Milos Forman’ın başyapıtlarından ‘Amadeus’tan bir sahne geliyor gözümün önüne... Constanze Weber Mozart eşinin bestelerini gizlice saray bestekarlarından Salieri’nin beğenisine sunar. Zorlu hayatının sonlarında dahi büyük dehayı henüz kimse keşfetmemiştir. Salieri, el yazması sayfalardan uhrevi ezgileri takip ederken kaybolup gider. Mozart’tan beklenen görkemli finalle boş bir ifadeyle ağzı açık bakmaktadır. Constanze sessizliği bozar; “İyi değil mi?” Salieri güçlükle bakışlarını genç hanımın yüzüne çevirir ve cevaplar: “Mucizevi!”
Ve gelmiş geçmiş en büyük bestekarlardan birinin yanında çömez kalan Antonio Salieri’nin filmde ima edilen ancak asla kanıtlayamayan, Mozart’ın hayatını sona erdirebilecek derecedeki kıskançlığı başlamış olur...

BAĞLARIN ORTASINDA MÜZİK

İşte o akşamüstü bu ruh halindeyim. Gözlerim kadehimdeki şarabın bağlarına dalmış.
Geçen hafta sonu rüya gibi bir geceden yaşadıklarımın en güzel dakikalarından bir kesit bu. Napa Vadisi ve müzik... Ne kadar uzun süre olmuş canlı klasik müzik dinlemeyeli meğer. Siz siz olun, arayı açmayın. Ruhun başka bir şeyi bu denli özlemesi söz konusu olabilir mi bilemem. Annemin virtüözü olduğu piyanosuyla çocukluğumda rekabet edemediğimden klasik müzikle mesafe girmişti aramıza. Barıştığımız gençlik yıllarımdaysa hayatımı değiştiriverdi.
Kimbilir, belki de şarap sevdamın önemli bir kısmı müziksiz yaşayamamamla ilgili. Hele ikisi bir arada olunca kusursuz bir eşleşme yakalanabiliyor. Davetlisi olduğum bu enfes gecenin teması da bağların ortasında müzikti. ‘Music in the Vineyards’ isimli Napa Vadisi oda müziği festivalinin 15’inci yıldönümünde profesyonel müzisyenlere ve müzik öğrencilerine destek amaçlı bir organizasyondu. Şaraba gönül vermiş, hatta hayatlarını adamış amatör müzisyenlerin ortak çabalarını bonkör bir müzayede eşliğinde sergiledikleri manevi bir gece.
Üç farklı konserin aralarına serpiştirilmiş şarap ve lezzet tadımları klasikten caza, folktan rock müziğe uzanan geniş bir yelpazede saatlerce uzayıp gitti. Önce kronolojiye saygın bir akışla Handel ve Haydn klasik müziğin imparatoru Mozart’a yolu açtılar. Güneşi Gershwin ve arkadaşlarının yumuşak vokalleri batırdı. Geleneksel bir Napa ziyafetinin ardından müzikte amatör ama şarapta profesyonel gönüllüler Bob Dylan’dan Eagles’a uzanan çağdaş repertuarlarını sergilediler. Bir taşla üç kuş, 100 binlerce dolar gelir de işin cabası!
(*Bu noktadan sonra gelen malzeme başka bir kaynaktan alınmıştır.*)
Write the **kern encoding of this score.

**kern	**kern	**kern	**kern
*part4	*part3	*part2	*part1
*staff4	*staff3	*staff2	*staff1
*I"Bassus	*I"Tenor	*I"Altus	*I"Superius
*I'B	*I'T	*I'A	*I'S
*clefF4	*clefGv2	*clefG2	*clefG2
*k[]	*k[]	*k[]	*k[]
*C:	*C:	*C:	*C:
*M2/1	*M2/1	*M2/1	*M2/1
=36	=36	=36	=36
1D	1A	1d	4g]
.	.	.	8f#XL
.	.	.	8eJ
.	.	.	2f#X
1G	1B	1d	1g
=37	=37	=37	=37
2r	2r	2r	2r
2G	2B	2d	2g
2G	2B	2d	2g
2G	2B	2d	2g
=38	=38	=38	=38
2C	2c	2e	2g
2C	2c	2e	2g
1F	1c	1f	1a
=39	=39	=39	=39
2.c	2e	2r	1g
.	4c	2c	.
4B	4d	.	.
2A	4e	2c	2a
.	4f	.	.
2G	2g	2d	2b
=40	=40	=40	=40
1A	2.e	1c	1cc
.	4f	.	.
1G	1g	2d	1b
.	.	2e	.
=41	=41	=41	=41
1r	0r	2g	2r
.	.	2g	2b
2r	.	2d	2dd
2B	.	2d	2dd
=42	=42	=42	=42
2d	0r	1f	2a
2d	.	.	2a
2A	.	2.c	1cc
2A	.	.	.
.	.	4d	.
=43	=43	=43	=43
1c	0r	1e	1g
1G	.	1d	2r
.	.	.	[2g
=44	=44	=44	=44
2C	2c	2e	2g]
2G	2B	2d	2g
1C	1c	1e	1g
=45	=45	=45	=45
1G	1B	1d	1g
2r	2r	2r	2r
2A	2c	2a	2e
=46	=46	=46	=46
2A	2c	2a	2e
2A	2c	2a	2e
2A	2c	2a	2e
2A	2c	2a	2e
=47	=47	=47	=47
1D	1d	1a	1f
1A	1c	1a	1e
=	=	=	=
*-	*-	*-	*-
SU GİBİ AKAN ŞARAPLARDA KALİTE

Müzayedede sadece 11 parça vardı ve hepsi alıcı buldu. Aralarına neler vardı neler; yat ve helikopter gezileri, Bordeaux’dan Yeni Zelanda’ya şarap turları, Amerika’nın en ünlü restoranı French Laundry’nin sahibiyle dopdolu bir gün, 50 arkadaş davet edebileceğiniz sınırsız içkili partiler, vesaire! Hepsi şarap ve müzik için. Genç yetenekler hak ettikleri şartlara ulaşabilsin, nice müzik festivalleri bollukla geçen hasatlar gibi bire bin versin diye. Su gibi akan şaraplar da bonkörlüğü yansıtan kalitedeydi. Kulaklar ve damaklar coştu durdu.
En özel anılarımdan birini gecenin en yaşlı katılımcısıyla gerçekleştirme şerefine erebildiğim unutulmaz bir sohbette yakaladım. Doksanına merdiven dayayan Miljenko Grgiæ’in destansı hikayesi Dalmaçya Sahilleri’nden Napa Vadisi yoluyla Kaliforniya şaraplarının dünyaca tanınmasına uzanmakta. Mondavi gibi nice vizyonerle çalışan, Amerikanca adıyla Mike Grgich, 1976 Paris Tadımı’nı kazanan ve daha geçen hafta 17 bin liraya alıcı bulabilen 1973 Montelena Chardonnay efsanesini yaratmış. Bu eli sıkabilmenin gururunu ömür boyu taşıyacağım.